Dualization in algebraic $K$-theory and the invariant $e^1$ of quadratic forms over schemes
Volume 215 / 2011
Abstract
In the classical Witt theory over a field $F$, the study of quadratic forms begins with two simple invariants: the dimension of a form modulo $2$, called the dimension index and denoted $e^0 : W(F)\rightarrow\mathbb{Z}/2$, and the discriminant $e^1$ with values in $k_1 (F)= F^{\ast }/F^{\ast 2}$, which behaves well on the fundamental ideal $I(F)={\rm ker}(e^0)$.
Here a more sophisticated situation is considered, of quadratic forms over a scheme and, more generally, over an exact category with duality.
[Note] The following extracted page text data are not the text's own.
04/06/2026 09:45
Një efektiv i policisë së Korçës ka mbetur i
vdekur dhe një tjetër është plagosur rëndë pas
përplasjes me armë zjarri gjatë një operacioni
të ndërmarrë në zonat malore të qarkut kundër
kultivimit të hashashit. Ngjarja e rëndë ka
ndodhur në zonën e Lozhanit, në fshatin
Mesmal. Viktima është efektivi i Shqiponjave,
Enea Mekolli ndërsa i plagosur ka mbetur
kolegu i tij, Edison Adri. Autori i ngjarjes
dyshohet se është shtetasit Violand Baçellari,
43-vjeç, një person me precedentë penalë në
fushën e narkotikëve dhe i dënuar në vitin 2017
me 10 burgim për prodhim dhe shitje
Our purposes are:
$\bullet$ to establish a theory of the invariant $e^1$ in this generality;$\bullet$ to provide computations involving this invariant and show its usefulness.
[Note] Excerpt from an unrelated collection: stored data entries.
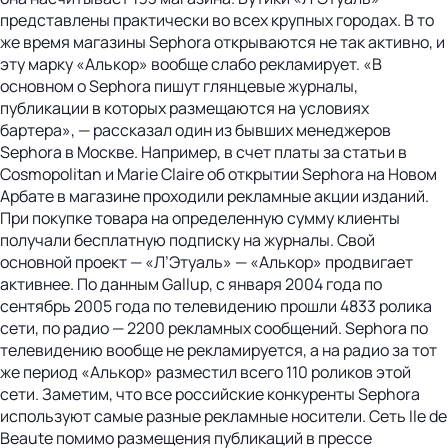
представлены практически во всех крупных городах. В то
же время магазины Sephora открываются не так активно, и
эту марку «Алькор» вообще слабо рекламирует. «В
основном о Sephora пишут глянцевые журналы,
публикации в которых размещаются на условиях
бартера», — рассказал один из бывших менеджеров
Sephora в Москве. Например, в счет платы за статьи в
Cosmopolitan и Marie Claire об открытии Sephora на Новом
Арбате в магазине проходили рекламные акции изданий.
При покупке товара на определенную сумму клиенты
получали бесплатную подписку на журналы. Свой
основной проект — «Л’Этуаль» — «Алькор» продвигает
активнее. По данным Gallup, с января 2004 года по
сентябрь 2005 года по телевидению прошли 4833 ролика
сети, по радио — 2200 рекламных сообщений. Sephora по
телевидению вообще не рекламируется, а на радио за тот
же период «Алькор» разместил всего 110 роликов этой
сети. Заметим, что все российские конкуренты Sephora
используют самые разные рекламные носители. Сеть Ile de
Beaute помимо размещения публикаций в прессе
We define a relative version of $e^1$ for pairs of quadratic forms with the same value of~$e^0$. This is first done in terms of loops in some bisimplicial set whose fundamental group is the $K_1$ of the underlying exact category, and next translated into the language of $4$-term double exact sequences, which allows us to carry out actual computations. An unexpected difficulty is that the value of the relative $e^1$ need not vanish even if both forms are metabolic. To make the invariant well defined on the Witt classes, we study the subgroup $H$ generated by the values of $e^1$ on the pairs of metabolic forms and define the codomain for $e^1$ by factoring out this subgroup from some obvious subquotient of $K_1$. This proves to be a correct definition of the small $k_1$ for categories; it agrees with Milnor's usual $k_1$ in the case of fields.
Next we provide applications of this new invariant by computing it for some pairs of forms over the projective line and for some forms over conics.